[EXTRACTED DATA Boundary: Start]

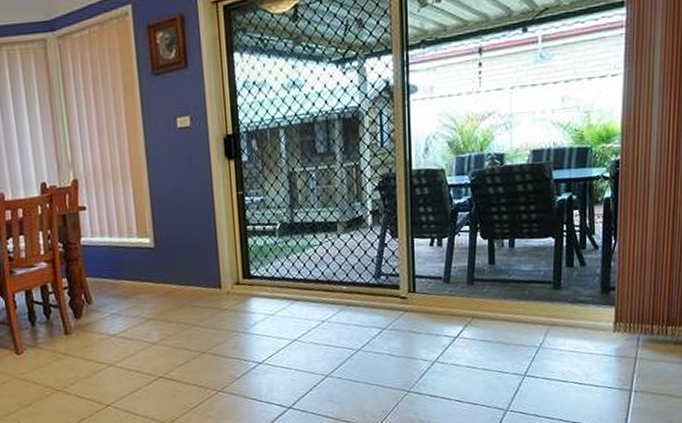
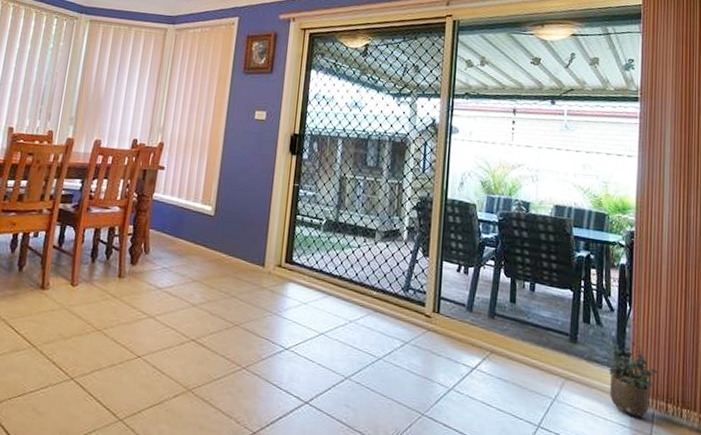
potted plant: none [582,264,644,346] -> present [598,324,658,418]

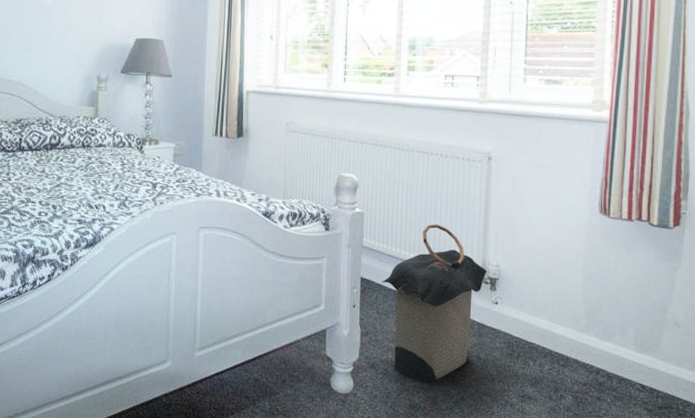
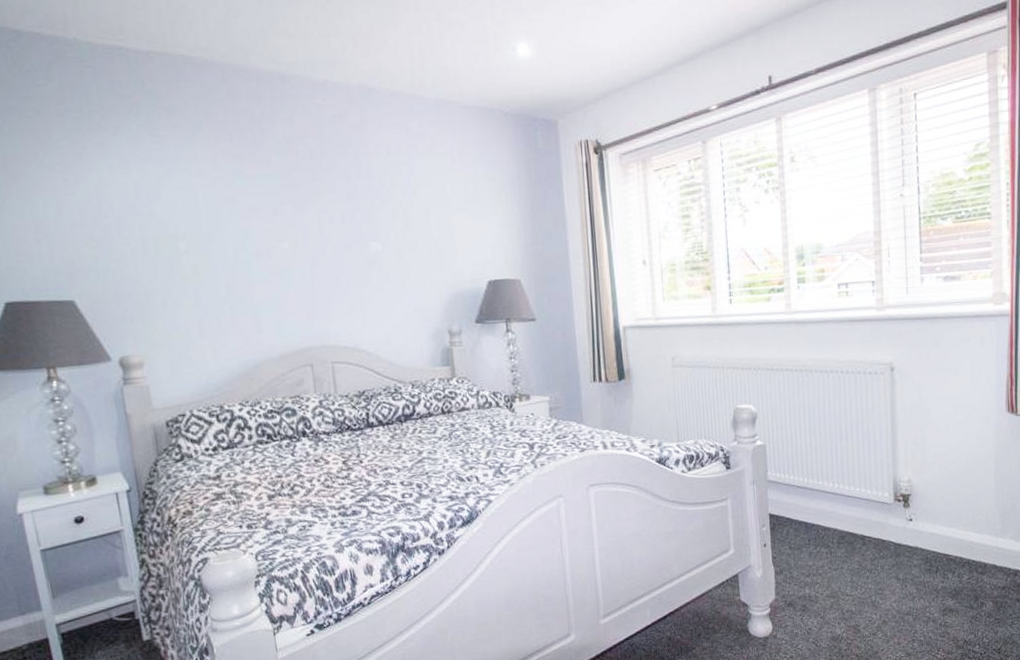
laundry hamper: present [381,223,488,383] -> none [791,446,899,613]

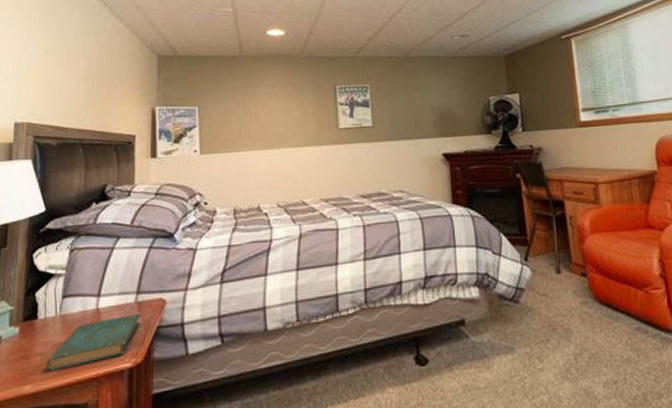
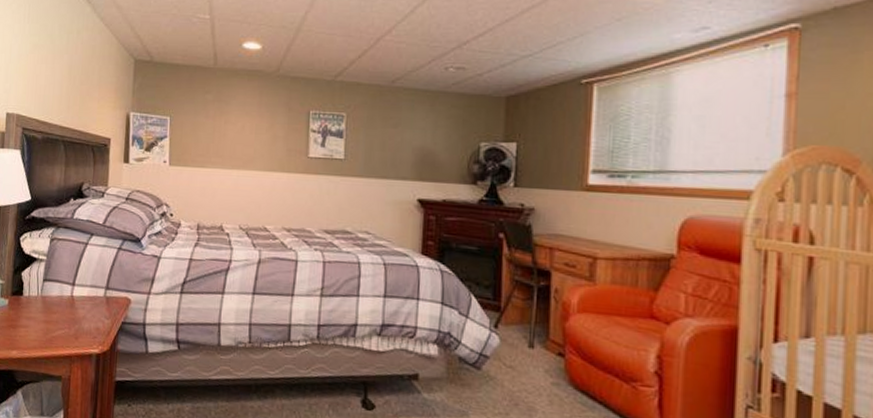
book: present [46,314,142,372] -> none [29,306,109,343]

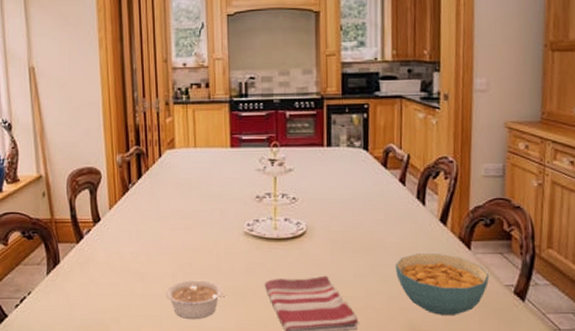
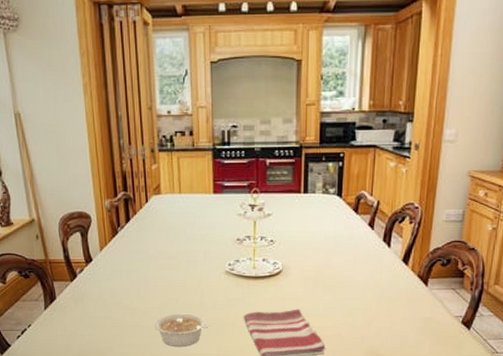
cereal bowl: present [395,254,490,315] -> none [360,290,442,342]

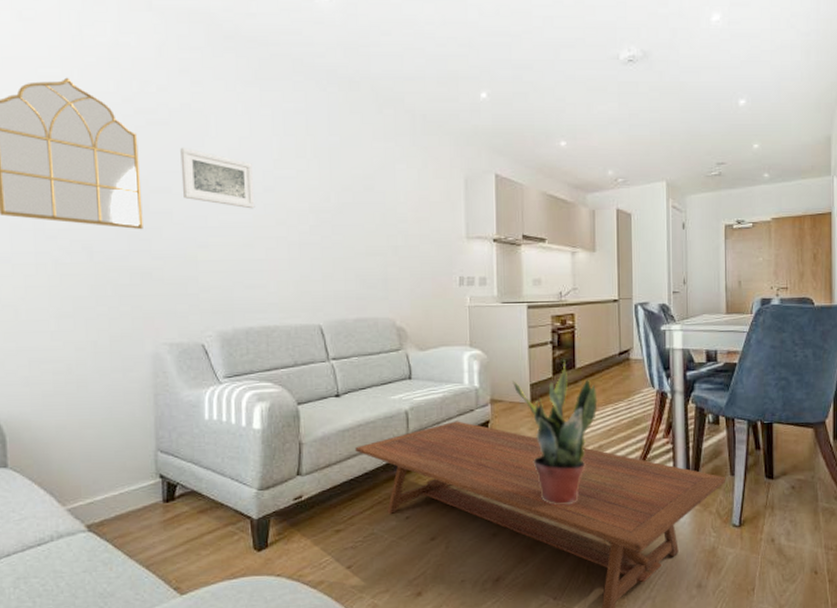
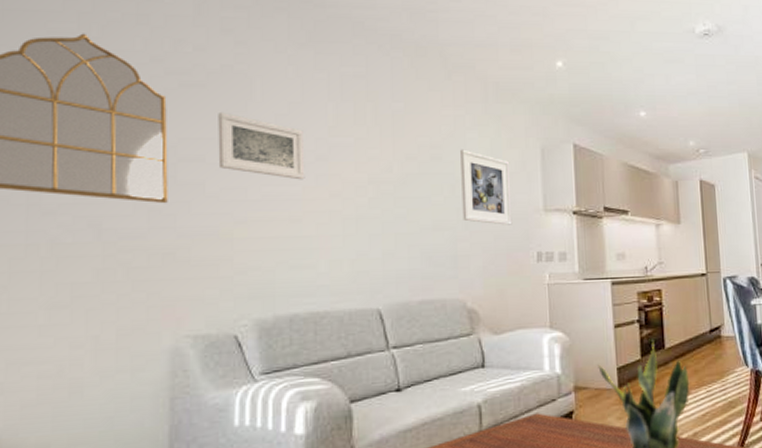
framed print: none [390,180,437,252] -> present [460,149,513,225]

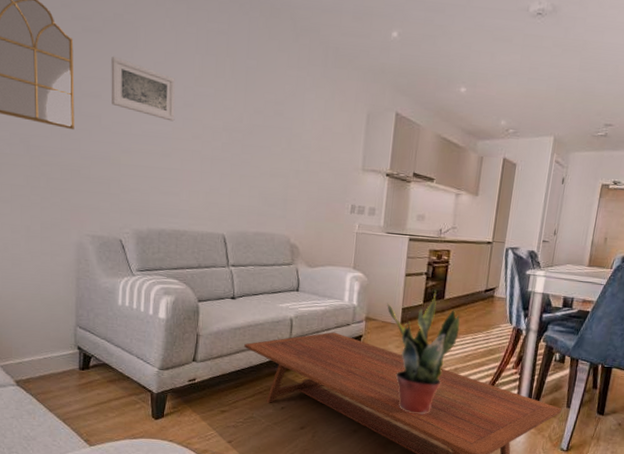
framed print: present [460,149,513,225] -> none [294,108,339,179]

[EXTRACTED DATA Boundary: End]

TASK: In the entries above, how many lines hold the word "framed"? State the number only.

OUTPUT FOR THIS TASK: 2